To overcome these limitations, the paper proposes iOLS, a flexible and computationally efficient estimator. iOLS operates by iteratively adding an observation-specific positive value to the response variable before applying the log transformation. Crucially, iOLS nests standard methods such as the log-linear model and Poisson regression, adapting to various data structures. The key innovation in iOLS is the transformation of the dependent variable into a weighted average that mitigates the bias induced by zero observations.

The general algorithm for iOLS involves initializing the procedure with an estimator such as $\log(Y+1)$ , iterating least squares regression by updating the transformed dependent variable, and continually updating the parameter estimates until convergence.
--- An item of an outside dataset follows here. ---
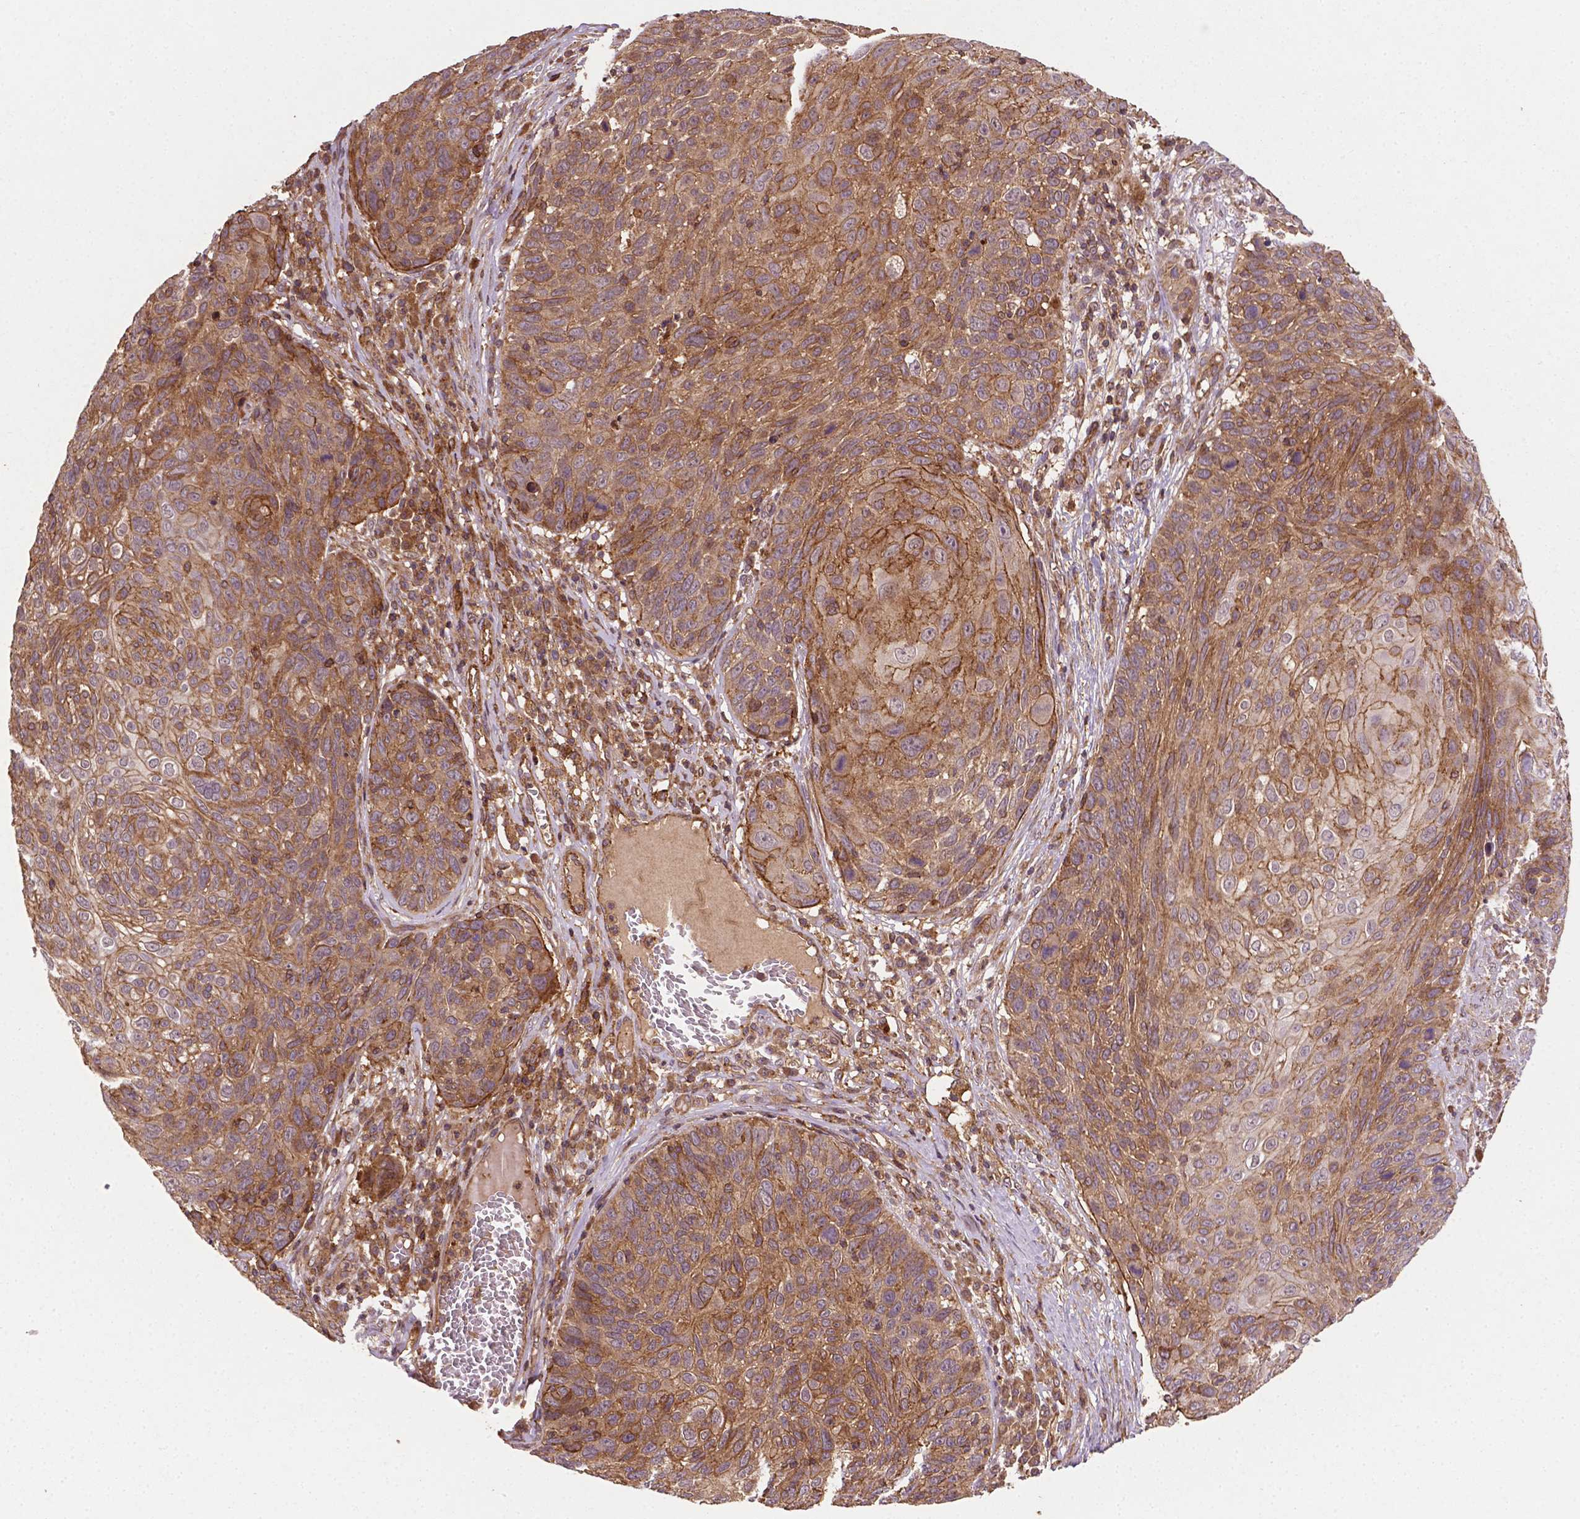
{"staining": {"intensity": "moderate", "quantity": ">75%", "location": "cytoplasmic/membranous"}, "tissue": "skin cancer", "cell_type": "Tumor cells", "image_type": "cancer", "snomed": [{"axis": "morphology", "description": "Squamous cell carcinoma, NOS"}, {"axis": "topography", "description": "Skin"}], "caption": "Immunohistochemical staining of squamous cell carcinoma (skin) displays medium levels of moderate cytoplasmic/membranous protein positivity in about >75% of tumor cells. Using DAB (3,3'-diaminobenzidine) (brown) and hematoxylin (blue) stains, captured at high magnification using brightfield microscopy.", "gene": "ZMYND19", "patient": {"sex": "male", "age": 92}}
Model Selection Procedure and Specification Tests

The paper emphasizes the necessity of model validation through the development of specification tests tailored to assess the fit and assumptions of different estimators concerning the occurrence of zeros. iOLS incorporates specification tests that evaluate the external validity of the models, enabling researchers to identify when Poisson or log-linear conditions (or other assumptions) are appropriate.
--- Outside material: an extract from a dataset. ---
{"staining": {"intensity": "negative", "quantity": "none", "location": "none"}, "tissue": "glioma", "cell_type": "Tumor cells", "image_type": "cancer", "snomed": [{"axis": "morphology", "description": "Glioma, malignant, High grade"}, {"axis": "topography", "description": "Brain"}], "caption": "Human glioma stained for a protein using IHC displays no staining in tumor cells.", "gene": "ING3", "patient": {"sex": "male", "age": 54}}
Additionally, the model selection process leverages these specification tests, allowing researchers to choose the hyper-parameter in iOLS that aligns closest with the observed data patterns. This model selection seeks to balance bias and variance, ensuring robust elasticity or semi-elasticity estimation in applied settings.

Applications and Simulations

The paper provides extensive simulations illustrating the performance of iOLS across different data-generating processes, comparing it with existing methods such as Poisson regression and the 'popular fix'. The simulations demonstrate the versatility of iOLS in delivering consistent estimates across various scenarios, particularly when facing challenges like heteroskedasticity and correlation between zeros and positive values.

Moreover, the paper showcases empirical applications in high-impact economic studies, highlighting the flexibility and practical advantages of using iOLS. These include handling zeros in datasets involving international trade volumes and regional development indicators—fields where zero observations are prevalent.

Conclusion

This contribution offers a comprehensive solution for the ongoing challenge of zeros in log-linear regression models. By introducing iOLS, a flexible estimator, and coupling it with an innovative model selection procedure, the authors provide the empirical toolkit necessary for robust econometric analysis in the presence of zero observations. The paper not only advances the theoretical understanding but also offers practical solutions with clear guidance for future research development in econometrics and applied fields.